Drawing on couture to create a ready-to-wear capsule whose colors, lengths, and flourishes can be adapted on request has proved a winning strategy for Alexis Mabille. And since he’s had to turn down clients unwilling to wait for couture pieces, doing things this way gives everyone a luxurious plan B.
For spring, he focused on nineteen evening looks that would be “like a cool and effortless wardrobe, with a relaxed, younger twist,” he explained, standing amid the mannequins in his boutique-showroom-atelier in the Galerie Vivienne. With clients — particularly younger ones — going all-out to dress up in London, New York, and beyond, he wants to make sure they can do it with the same ease as throwing on a t-shirt (even if that t-shirt is in fact, a body-con dress). To that end, a couple of long dresses in merino jersey were fancied up with lace or floral brocade.
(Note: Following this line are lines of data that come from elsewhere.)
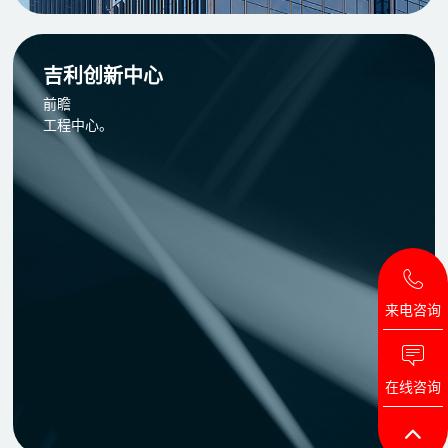
吉利创新中心
前瞻
工程中心。
来电咨询
在线咨询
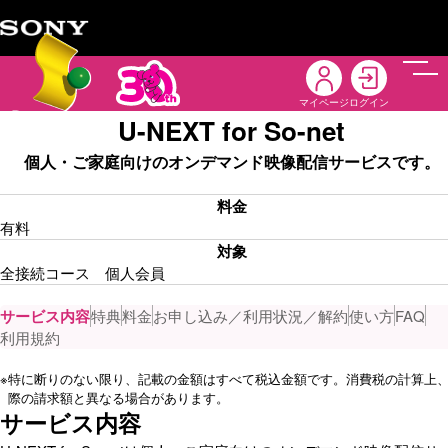
メニ
マイページ
ログイン
U-NEXT for So-net
個人・ご家庭向けのオンデマンド映像配信サービスです。
料金
有料
対象
全接続コース 個人会員
サービス内容
特典
料金
お申し込み／利用状況／解約
使い方
FAQ
利用規約
※
特に断りのない限り、記載の金額はすべて税込金額です。消費税の計算上
際の請求額と異なる場合があります。
サービス内容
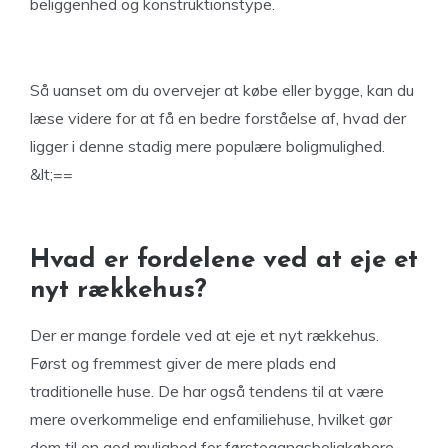
beliggenhed og konstruktionstype.
Så uanset om du overvejer at købe eller bygge, kan du
læse videre for at få en bedre forståelse af, hvad der
ligger i denne stadig mere populære boligmulighed.
&lt;==
Hvad er fordelene ved at eje et
nyt rækkehus?
Der er mange fordele ved at eje et nyt rækkehus.
Først og fremmest giver de mere plads end
traditionelle huse. De har også tendens til at være
mere overkommelige end enfamiliehuse, hvilket gør
dem til en god mulighed for førstegangsboligkøbere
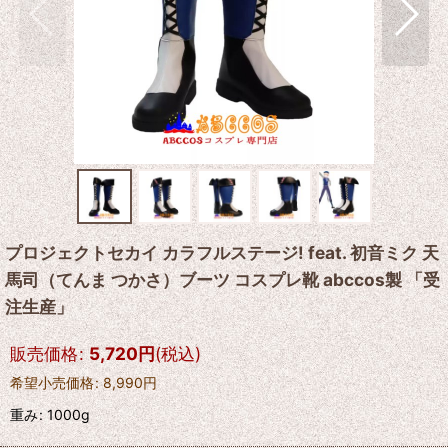
プロジェクトセカイ カラフルステージ! feat. 初音ミク 天
馬司（てんま つかさ）ブーツ コスプレ靴 abccos製 「受
注生産」
販売価格
:
5,720
円
(税込)
希望小売価格
:
8,990
円
重み
:
1000g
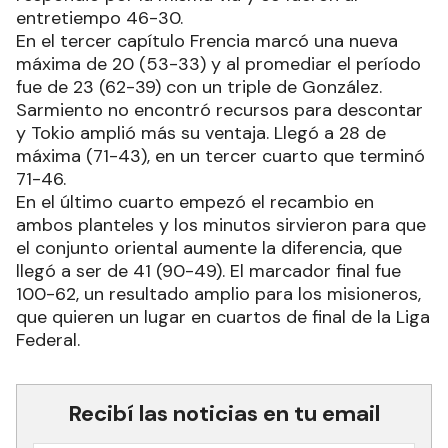
entretiempo 46-30.
En el tercer capítulo Frencia marcó una nueva
máxima de 20 (53-33) y al promediar el período
fue de 23 (62-39) con un triple de González.
Sarmiento no encontró recursos para descontar
y Tokio amplió más su ventaja. Llegó a 28 de
máxima (71-43), en un tercer cuarto que terminó
71-46.
En el último cuarto empezó el recambio en
ambos planteles y los minutos sirvieron para que
el conjunto oriental aumente la diferencia, que
llegó a ser de 41 (90-49). El marcador final fue
100-62, un resultado amplio para los misioneros,
que quieren un lugar en cuartos de final de la Liga
Federal.
Recibí las noticias en tu email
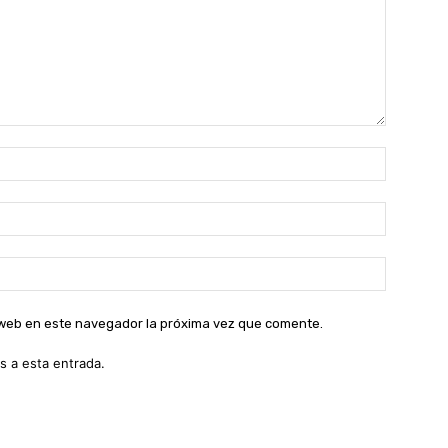
Nombre:
Correo
electróni
Sitio
web:
o web en este navegador la próxima vez que comente.
s a esta entrada.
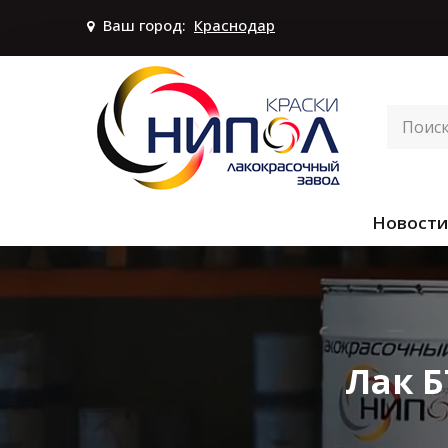
Ваш город:
Краснодар
Новости
Лак Б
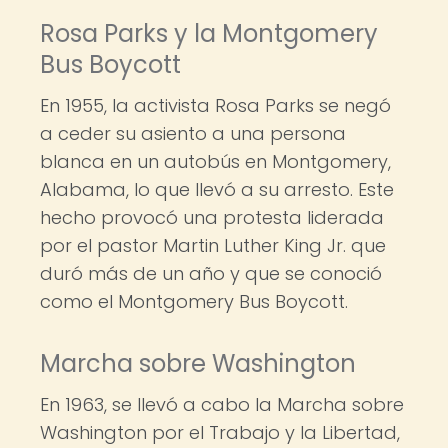
Rosa Parks y la Montgomery
Bus Boycott
En 1955, la activista Rosa Parks se negó
a ceder su asiento a una persona
blanca en un autobús en Montgomery,
Alabama, lo que llevó a su arresto. Este
hecho provocó una protesta liderada
por el pastor Martin Luther King Jr. que
duró más de un año y que se conoció
como el Montgomery Bus Boycott.
Marcha sobre Washington
En 1963, se llevó a cabo la Marcha sobre
Washington por el Trabajo y la Libertad,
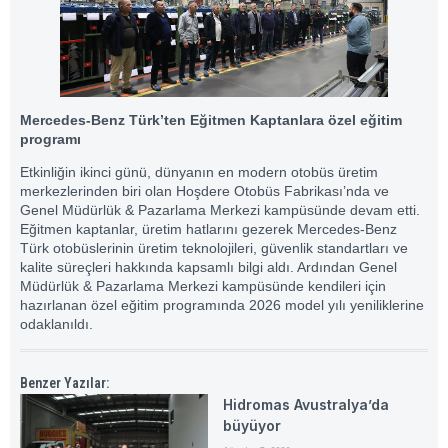
Mercedes-Benz Türk’ten Eğitmen Kaptanlara özel eğitim
programı
Etkinliğin ikinci günü, dünyanın en modern otobüs üretim
merkezlerinden biri olan Hoşdere Otobüs Fabrikası’nda ve
Genel Müdürlük & Pazarlama Merkezi kampüsünde devam etti.
Eğitmen kaptanlar, üretim hatlarını gezerek Mercedes-Benz
Türk otobüslerinin üretim teknolojileri, güvenlik standartları ve
kalite süreçleri hakkında kapsamlı bilgi aldı. Ardından Genel
Müdürlük & Pazarlama Merkezi kampüsünde kendileri için
hazırlanan özel eğitim programında 2026 model yılı yeniliklerine
odaklanıldı.
Benzer Yazılar:
Hidromas Avustralya’da
büyüyor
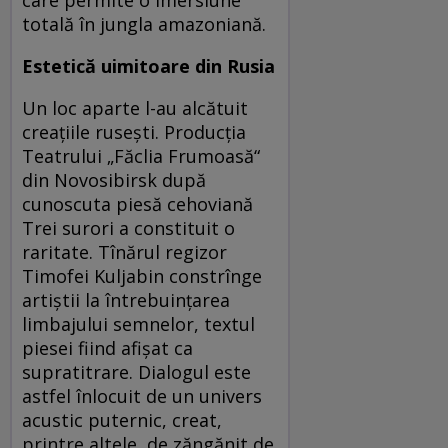
totală în jungla amazoniană.
Estetică uimitoare din Rusia
Un loc aparte l-au alcătuit
creațiile rusești. Producția
Teatrului „Făclia Frumoasă“
din Novosibirsk după
cunoscuta piesă cehoviană
Trei surori a constituit o
raritate. Tînărul regizor
Timofei Kuljabin constrînge
artiștii la întrebuințarea
limbajului semnelor, textul
piesei fiind afișat ca
supratitrare. Dialogul este
astfel înlocuit de un univers
acustic puternic, creat,
printre altele, de zăngănit de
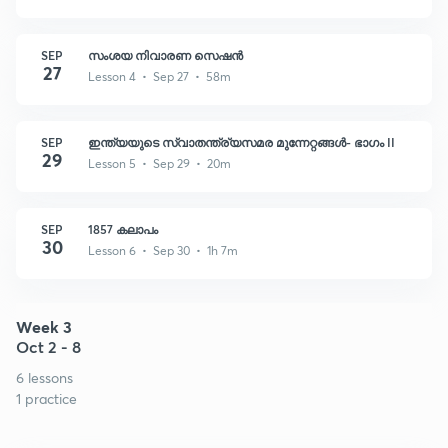
SEP
സംശയ നിവാരണ സെഷൻ
27
Lesson 4 • Sep 27 • 58m
SEP
ഇന്ത്യയുടെ സ്വാതന്ത്ര്യസമര മുന്നേറ്റങ്ങൾ- ഭാഗം II
29
Lesson 5 • Sep 29 • 20m
SEP
1857 കലാപം
30
Lesson 6 • Sep 30 • 1h 7m
Week 3
Oct 2 - 8
6 lessons
1 practice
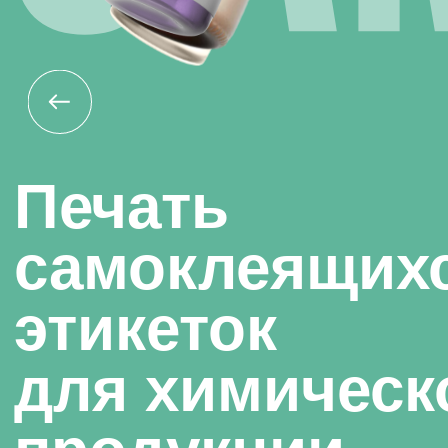
Печать
самоклеящихся
этикеток
для химической
продукции
Эта
страница
находится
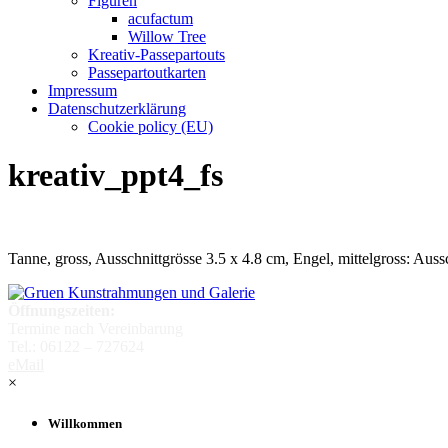
Figuren
acufactum
Willow Tree
Kreativ-Passepartouts
Passepartoutkarten
Impressum
Datenschutzerklärung
Cookie policy (EU)
kreativ_ppt4_fs
Tanne, gross, Ausschnittgrösse 3.5 x 4.8 cm, Engel, mittelgross: Aussc
Öffnungszeiten:
Termine nach Vereinbarung
Tel.: 06122 – 727624
eMail
×
Willkommen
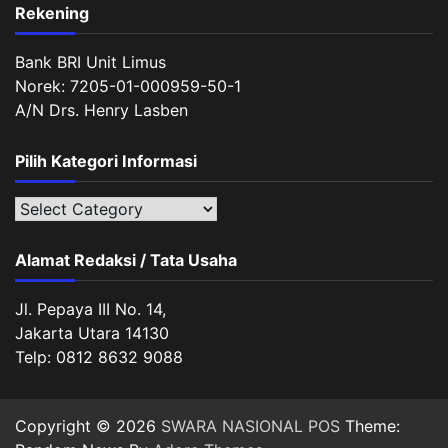
Rekening
Bank BRI Unit Limus
Norek: 7205-01-000959-50-1
A/N Drs. Henry Lasben
Pilih Kategori Informasi
Pilih
Kategori
Informasi
Alamat Redaksi / Tata Usaha
Jl. Pepaya III No. 14,
Jakarta Utara 14130
Telp: 0812 8632 9088
Copyright © 2026
SWARA NASIONAL POS
Theme:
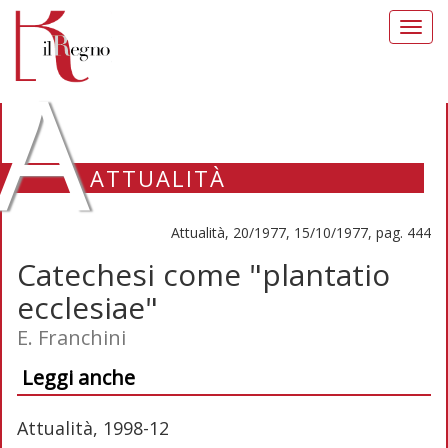
Toggl
navig
A
ATTUALITÀ
Attualità, 20/1977, 15/10/1977, pag. 444
Catechesi come "plantatio
ecclesiae"
E. Franchini
Leggi anche
Attualità, 1998-12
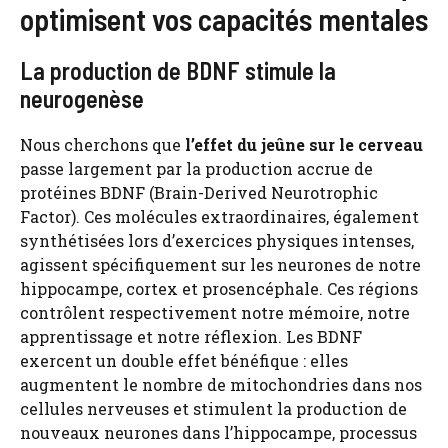
optimisent vos capacités mentales
La production de BDNF stimule la
neurogenèse
Nous cherchons que
l’effet du jeûne sur le cerveau
passe largement par la production accrue de
protéines BDNF (Brain-Derived Neurotrophic
Factor). Ces molécules extraordinaires, également
synthétisées lors d’exercices physiques intenses,
agissent spécifiquement sur les neurones de notre
hippocampe, cortex et prosencéphale. Ces régions
contrôlent respectivement notre mémoire, notre
apprentissage et notre réflexion. Les BDNF
exercent un double effet bénéfique : elles
augmentent le nombre de mitochondries dans nos
cellules nerveuses et stimulent la production de
nouveaux neurones dans l’hippocampe, processus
Lace also took a place of pride, for example, on a white ottoman blouse with a yoke of Lyon lace sourced, poignantly, from a heritage supplier that floundered during the pandemic. It was paired with a long, wrap skirt in matte gold lamé and a sequined belt. An otherwise minimalist white bustier dress with a lace-trimmed ruffled neckline and hem might suit a bohemian-lite bride, and an aquamarine crepe t-shirt dress encrusted with lace from knee to floor nodded to the current trend for transparent skirts without giving anything away.
Tried-and-true silhouettes also returned in an array of deep copper hues. Among these were a lamé shirt dress cinched with a satin belt, a long bustier dress in chestnut crepe with the designer’s signature bow as sleeves, and a kimono dress. Hardly groundbreaking, but then again that’s not what Mabille’s base is after.